# Create and manage minimal custom repo / update management



## SurtursRevenge (Oct 4, 2018)

Hello together,

i have the following situation : i need to deploy a lot of boxes with freebsd. They will be based on an image. There will be a minimal freebad and some standard software like nginx etc and a custom package i created.
So for my own package i think i have to create my own repository.
I now want to have the updates centraly deployed. All updates should be tested before roleout.
I think of having two repositories. A staging repository and a release repository. On the staging repository we pull updates from the official repos and test it on a small amount of servers. If there is no problem we sync the staging repo with the release repo. All servers will install the updates via cron if new versions are released. We want to achive a central point for update deployment.

My question is how can i create a minimalistic repository with only the packages i need. It should be minimalistic because we want to review every changed update and package. 

Or is there maybe another different option for central update management and testing.


----------



## SirDice (Oct 4, 2018)

You should have a look at ports-mgmt/poudriere. There are a few howto's here for it too. 

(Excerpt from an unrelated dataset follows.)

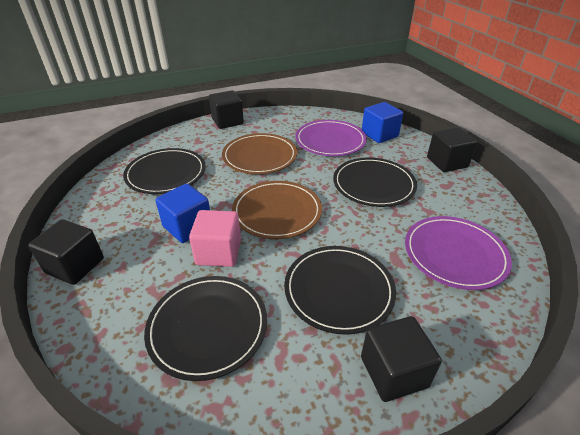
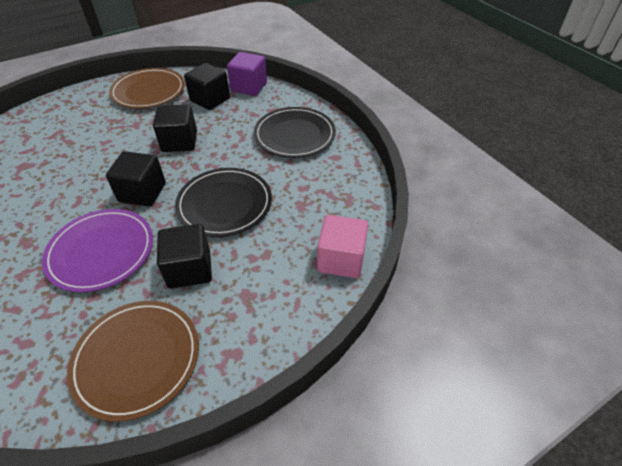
black plate: 4 -> 2
blue cube: 2 -> 0
purple cube: 0 -> 1
purple plate: 2 -> 1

This is a good one to get you started: Pkg package repository using ports-mgmt/poudriere. With or without ZFS.
I recommend using it with ZFS, it's possible without it but that's comparatively slow and generates a lot of I/O when spawning the jails.


----------



## kpa (Oct 4, 2018)

That doesn't include that base system and creating an image that could be used to install everything, my howto is just for building your own packages out of the 3rd-party ported software known as ports(7). 

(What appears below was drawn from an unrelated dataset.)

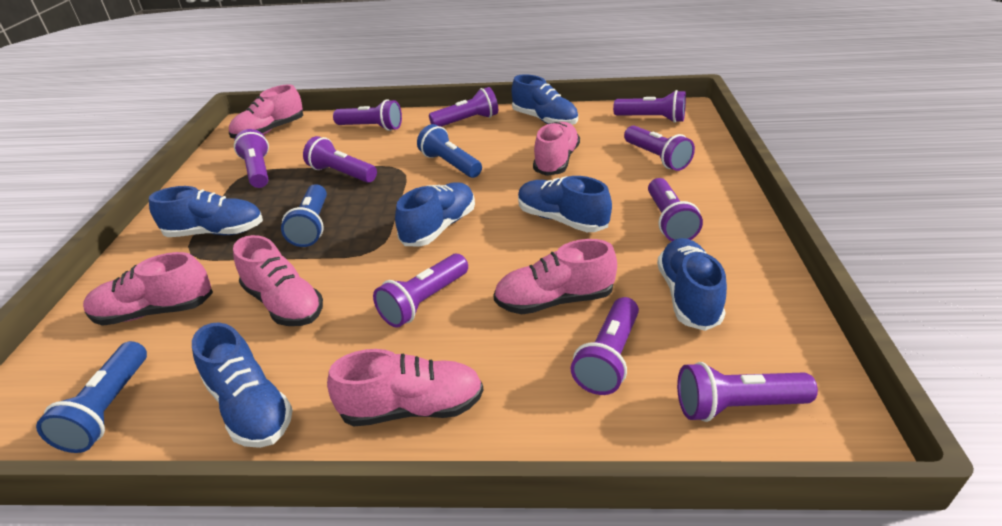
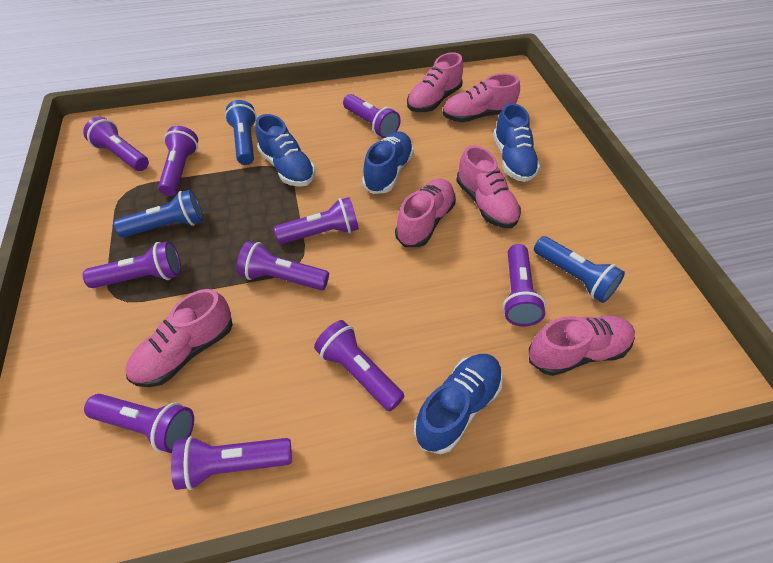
blue shoe: 6 -> 4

I think what you want instead is release(7).


----------



## SirDice (Oct 4, 2018)

I would suggest simply sticking to an official release images. And update those with freebsd-update(8). I do recommend setting up a caching proxy server for it though. That will download the updates the first time an update is run and every other server will get its updates from the proxy's cache. I've set this up for a client and it has been working extremely well. Only the first server to update is comparatively slow (as it needs to download the updates from the internet) but consecutive servers update quite fast.


----------



## SurtursRevenge (Oct 6, 2018)

I had a closer look at poudriere and it looks great. But as kpa already stated how would i build the base system ?

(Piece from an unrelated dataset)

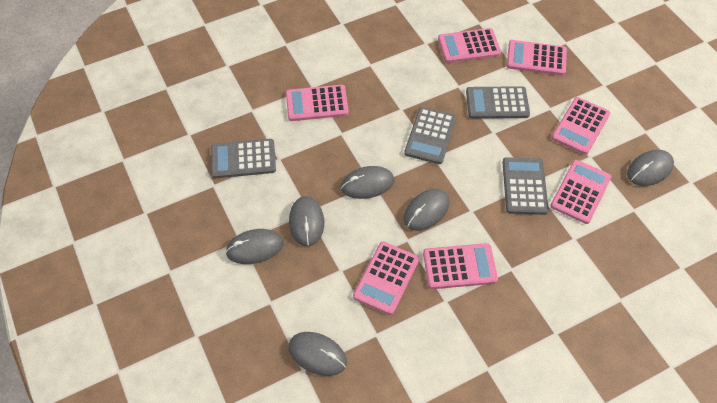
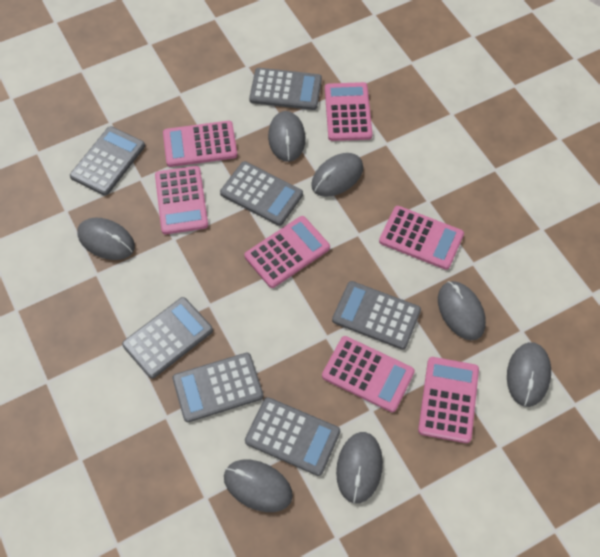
grey calculator: 4 -> 7
grey mouse: 6 -> 7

We want an checked update process, something like wsus for windows. So we want to check the updates on the base system first in a staging environment and then release it to all boxes. So if there is an problem with some of the base packages we want to be able to restrain this update and release it later when it fixed


----------



## SirDice (Oct 8, 2018)

It's still being worked on but PkgBase might be what you're looking for: https://wiki.freebsd.org/PkgBase

But other than that, using freebsd-update(8) is actually quite easy. You test updates on a couple of servers then work your way through the rest. It should also be easy to automate using Ansible for example.


----------



## SurtursRevenge (Oct 15, 2018)

I will check out pkgbase.

freebsd-update is not an option. I wont have access to all servers, so ansible is no possible option. I was thinking of running freebsd-update via cron so whenever i update the repo all server will pull the updates automaticaly.


----------



## SirDice (Oct 15, 2018)

SurtursRevenge said:


> I was thinking of running freebsd-update via cron so whenever i update the repo all server will pull the updates automaticaly.


That's typically a bad idea. If something happens during the automated upgrade the system could end up broken and unavailable. You can run `freebsd-update cron` to only _download_ the patches automatically but I wouldn't automate the actual installation.


----------